Arrest made in art student's killing
A student at the Art Institute of Pittsburgh was killed early Sunday when, investigators said, a deal involving the trade of his iPad for heroin went bad.
Allegheny County police have arrested Taivon Lamont Cunningham, 19, of Beltzhoover, and charged him with homicide, robbery and conspiracy.
According to an affidavit of probable cause, Malachi Urbini, 20, went to McKees Rocks about 3:30 a.m. Sunday to meet with a man named "Tay," to trade his iPod for four stamp bags of heroin.
The affidavit, which includes information from an unnamed witness who went with Mr. Urbini, alleges that after making the first deal, the man showed "Tay," his iPad II, as well. At first, the witness told police, Mr. Urbini said he wanted $600 for it.
However, after about an hour, "Tay" called Mr. Urbini's cell phone, and the two negotiated a deal, the witness said: the iPad for 20 bags of heroin.

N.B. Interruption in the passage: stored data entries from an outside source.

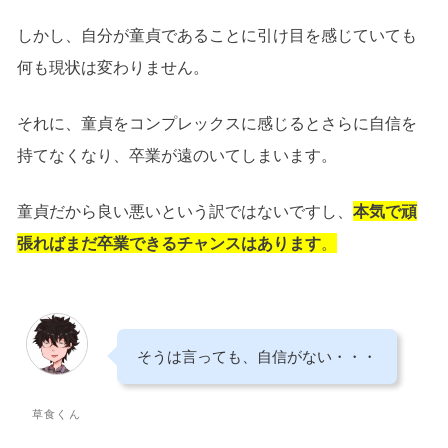
しかし、自分が童貞であることに引け目を感じていても
何も現状は変わりません。
それに、童貞をコンプレックスに感じるとさらに自信を
持てなくなり、卒業が遠のいてしまいます。
童貞だから良い悪いという訳ではないですし、
本気で頑
張ればまだ卒業できるチャンスはあります
。
そうは言っても、自信がない・・・
草食くん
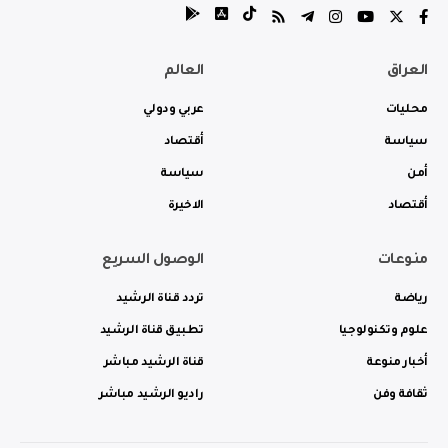
العراق
العالم
محليات
عربي ودولي
سياسة
أقتصاد
أمن
سياسة
أقتصاد
الاخيرة
منوعات
الوصول السريع
رياضة
تردد قناة الرشيد
علوم وتكنولوجيا
تطبيق قناة الرشيد
أخبار منوعة
قناة الرشيد مباشر
ثقافة وفن
راديو الرشيد مباشر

Mr. Urbini agreed to meet with Tay to make the deal. He walked down Third Street at Derby Alley, when, the witness said, shots were fired.
Mr. Urbini started running, the affidavit said, and two more shots were fired.
The witness called police, and Mr. Urbini was pronounced dead at Allegheny General Hospital less than an hour later. The medical examiner's office said he died of gunshot wounds to the trunk.
The witness was able to pick Mr. Cunninham's picture out of a photo array, the affidavit said.
Mr. Cunningham was wanted on a bench warrant issued April 27 related to felony drug sale charges and filed against him by the Allegheny County Police.
According to Mr. Urbini's friends, he just enrolled in the graphic design program at the Art Institute of Pittsburgh last month. He also worked as a bar back at Club Diesel on the South Side.
He dreamed of being a professional artist and taking his vibrant abstract paintings and sculptures to shows.
Friends were shocked by news of his death and described him as friendly and humorous.
Matt Bellay, 21, of Moon has known Mr. Urbini since the two attended David E. Williams Middle School in Coroapolis.
"He was a really outgoing kid. He wouldn't hurt a fly," he said.
Friends said Mr. Urbini had a range of interests, from art to BMX bikes to world travel. He spent part of his upbringing in Amsterdam with his father, Main Urbini, who moved there after divorcing his mother, and was fluent in Dutch.
He returned to the Pittsburgh area to live with his mother, Pamela Seybold, in 2007, according to court records, and went to Montour High School.